All foreign students in the US would be monitored under rigorous new measures to be recommended by a congressional panel to stop terrorism against Americans, The Washington Post reported. The National Commission on Terrorism, in a report to be released today, also suggested that Greece and Pakistan be designated as "not fully cooperating" against terrorism. Afghanistan, it advised, should be upgraded to a "state sponsor" of terrorism. The commission further recommends that the military lead the response to any major terrorist attack on US soil, as opposed to an organization like the FBI. In regard to the student monitoring, the panel suggested tracking such things as changes in their study plans - such as a switch to a major in nuclear physics.

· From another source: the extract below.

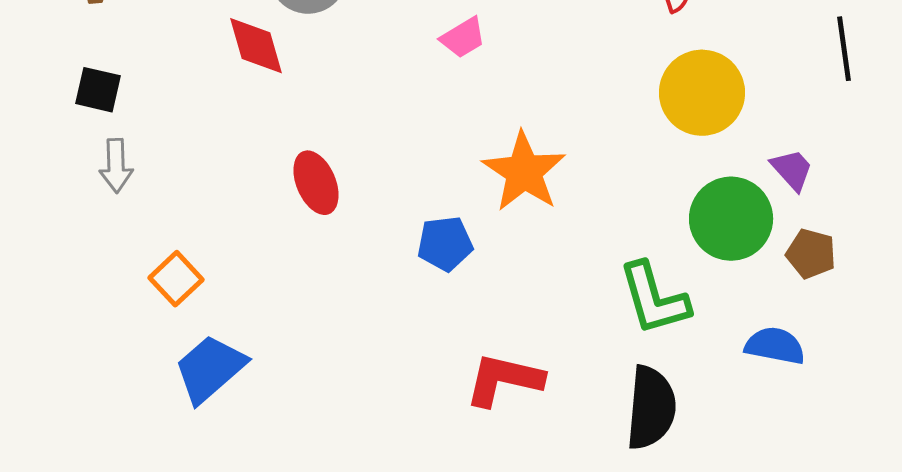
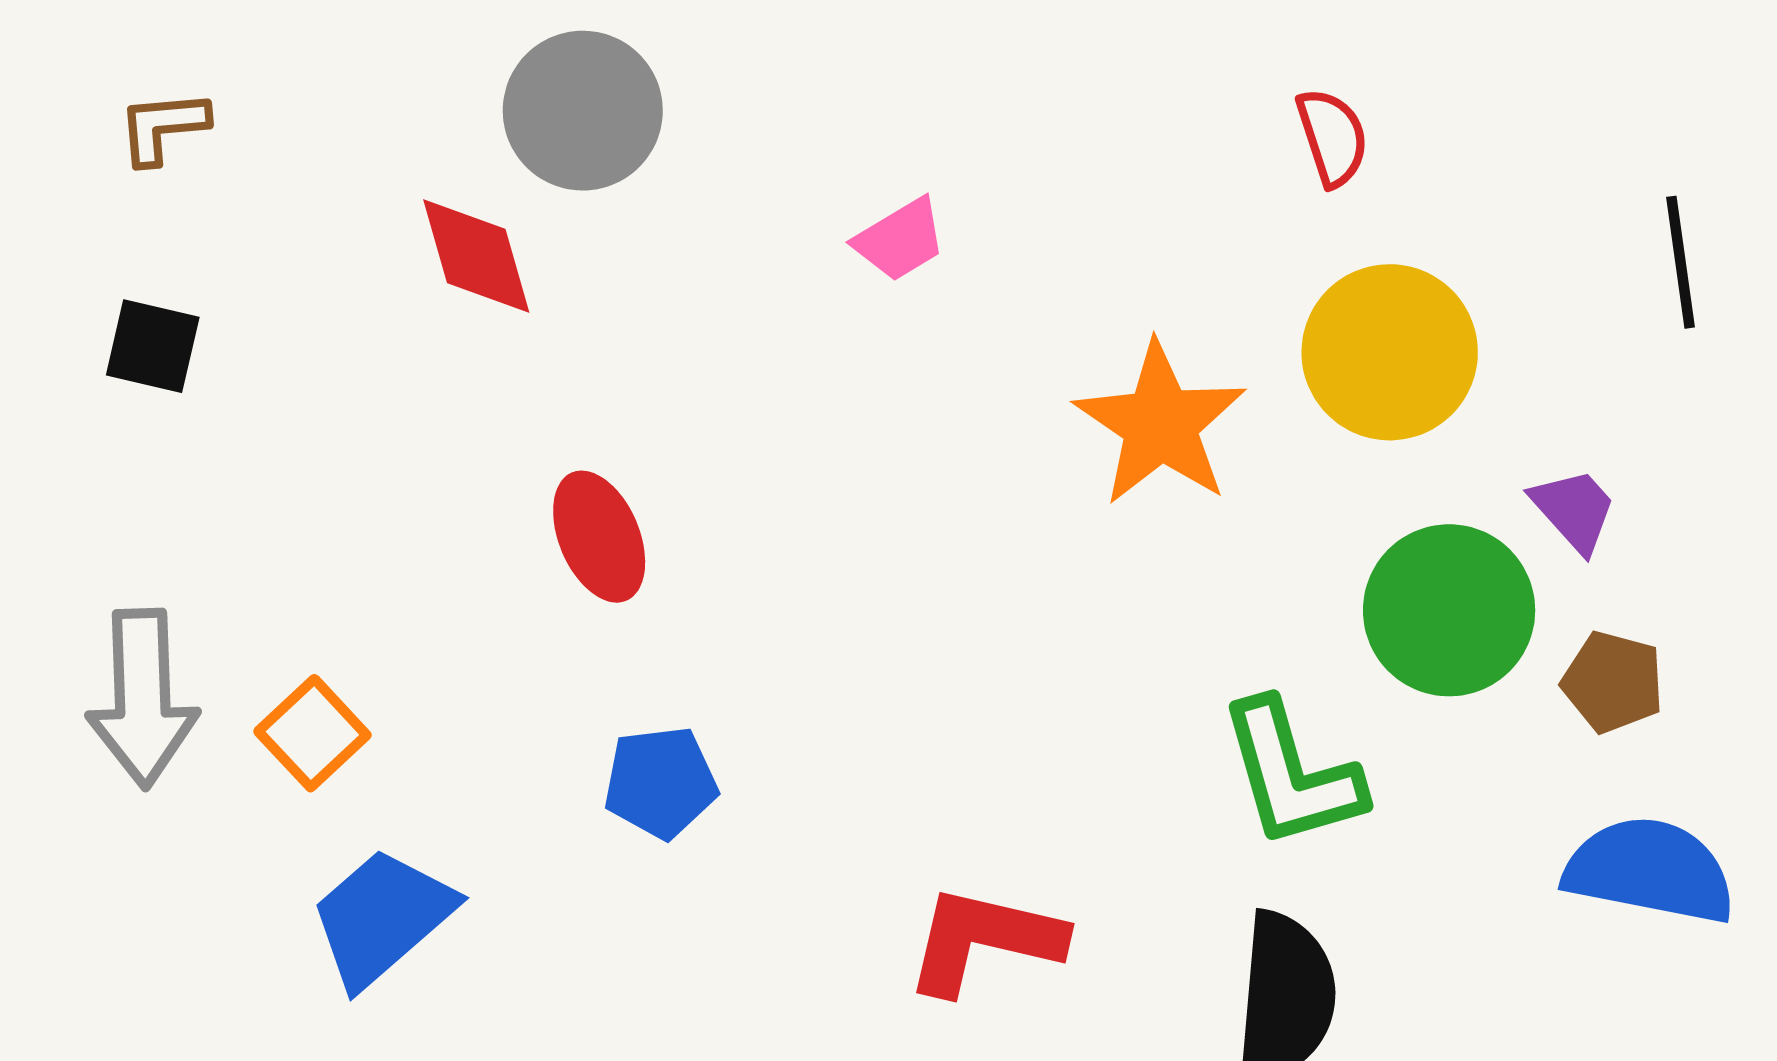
gray arrow: (116, 166) -> (142, 698), moved, size x1.6
orange star: (524, 172) -> (1160, 424), moved
blue pentagon: (445, 244) -> (661, 782), moved
blue semicircle: (775, 346) -> (1650, 870), moved, size x1.4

Another NASA project crashed and burned - just as planned, the agency said. Remnants of the bus-sized Compton Gamma Ray Observatory satellite splashed into the Pacific Ocean in a controlled termination of the craft, whose gyroscopes were failing. Launched in 1991, Compton was used to study celestial phenomena through gamma rays.
A federal jury in Austin, Texas, found Gary Karr guilty of four criminal counts linked to the 1995 disappearance of atheist leader Madalyn Murray O'Hair. Karr was acquitted of conspiring to kidnap but still faces life in prison because of the so-called "three strikes and you're out" law. O'Hair led the successful 1960s legal battle to ban prayer in public schools.
William Simon, who died Saturday in Santa Barbara, Calif., served as Treasury Secretary under Presidents Richard Nixon and Gerald Ford. As "energy czar," he steered the nation through the oil shocks of the 1970s. Author, financier, and longtime US Olympic Committee member, Simon gave his entire fortune - almost $350 million - to charity.